Said Justin Chang, CEO of the company at the time of her hire: “The lending opportunity is a massive one, and is a perfect strategic fit for CAH, while leveraging the scale infrastructure and platform we have built.”
Other hints that Colony American has its eye on building out its lending platform came this month at a conference held by Keefe Bruyette & Woods. Colony Financial President and CEO Richard Saltzman, whose company owns a 25% stake in Colony American Homes, gave a frank description of his view of the landscape and where future opportunities lay.
Lending, in short, is clearly on the radar with the company already having deployed a “modest” $40 million to $50 million.
The US, Saltzman explained, is pretty much near the end of the distressed part of the cycle…”and that has led us to move down the cap stack and be willing to take more financial risk in addition to the typical asset underwriting risk that we feel is our core competency.”

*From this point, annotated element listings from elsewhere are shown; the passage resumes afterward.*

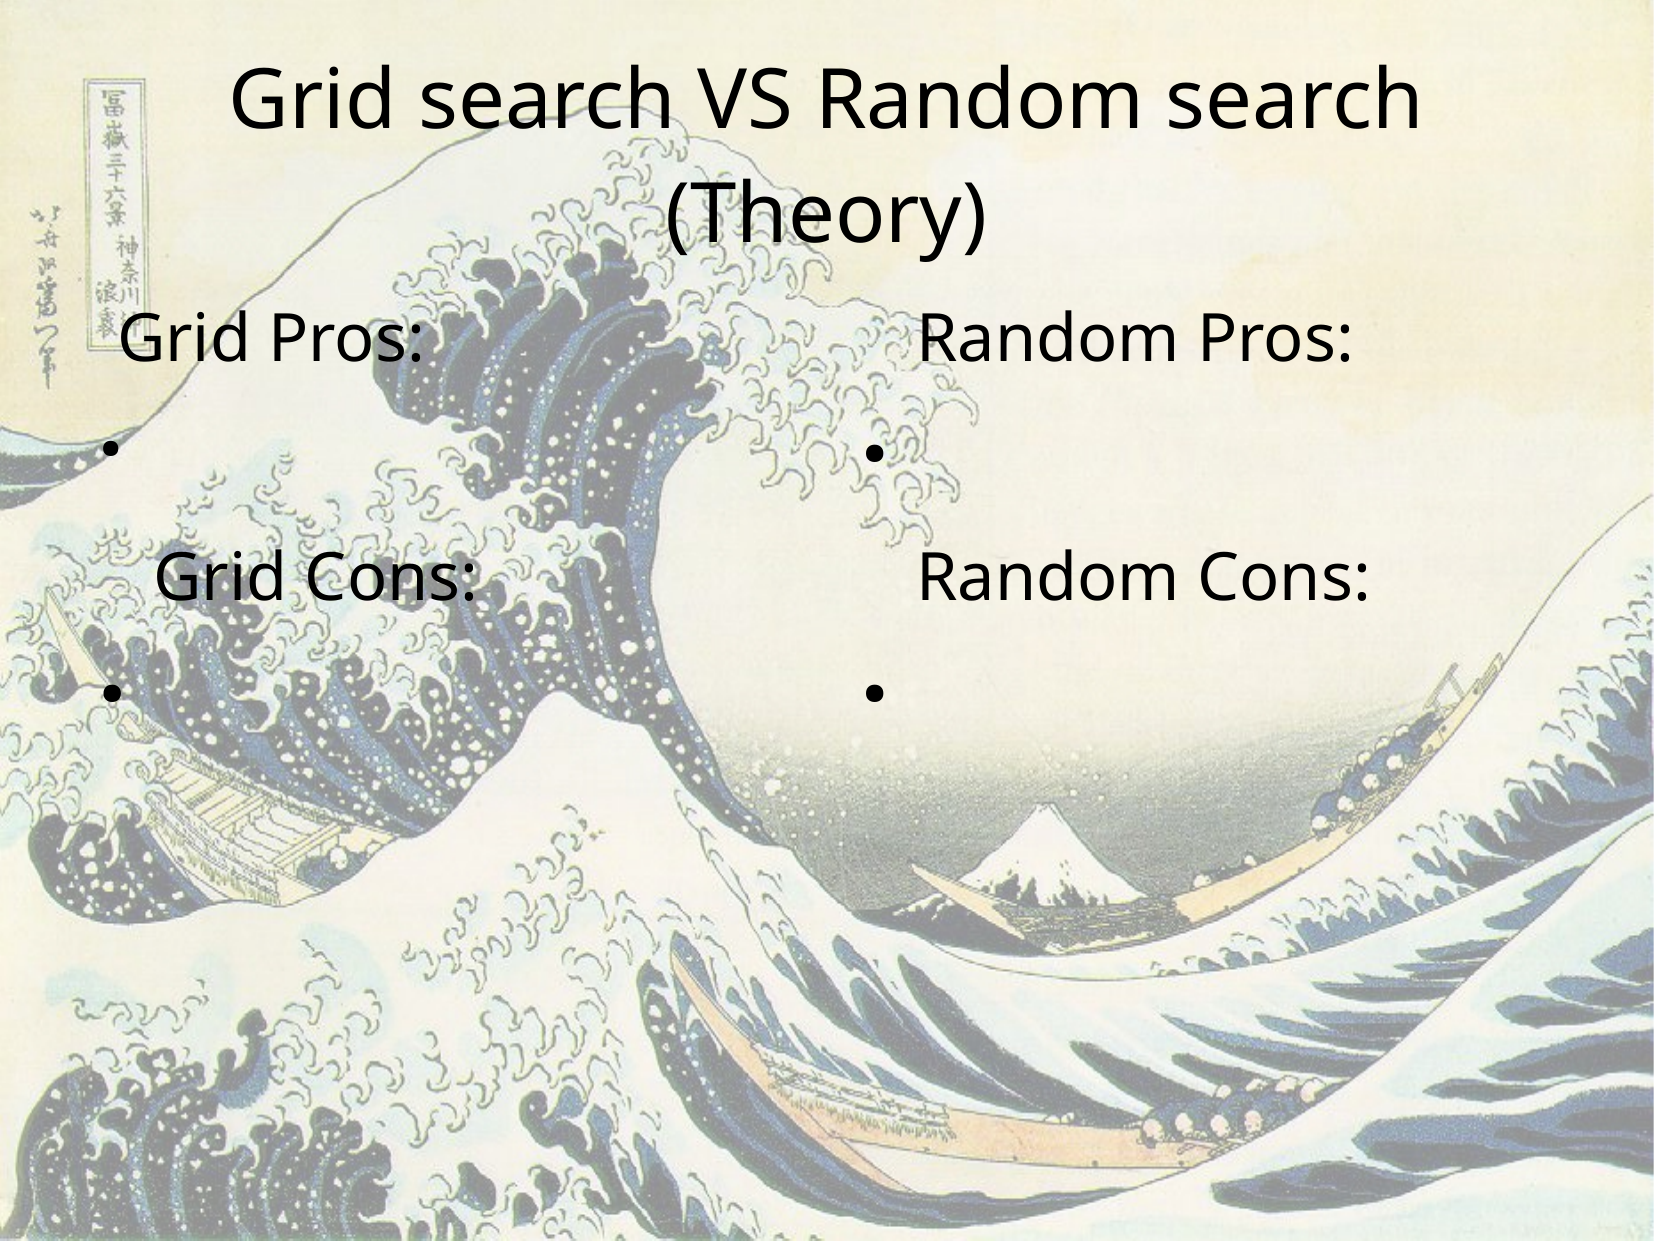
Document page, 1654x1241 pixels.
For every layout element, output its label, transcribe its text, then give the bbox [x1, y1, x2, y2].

list Grid Cons: [82, 529, 809, 749]
list Random Pros: [845, 290, 1572, 509]
list Random Cons: [845, 529, 1572, 749]
list Grid Pros: [82, 290, 809, 509]
picture [0, 0, 1654, 1241]
title Grid search VS Random search (Theory) [82, 48, 1571, 258]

The two major areas of growth for the company in the US today in addition to mining its legacy position, he continued “are making transitional first mortgage loans on commercial real estate assets across the country in different property types where typically the debt service coverage is going to be on the lower end of let’s say 1.0 to 1.2. Somewhat below the radar screen for typical bank originations and/or typical CMBS originations.”
The company is also originating loans to other single-family for rent landlords “where, once we accumulate enough critical mass, we also plan to securitize and redeploy that capital in the lending side of the business.”
Another possibility for the Colony brand, Saltzman said, is “third-party best in class management platforms” that focused on a particular property niche or a particular geography.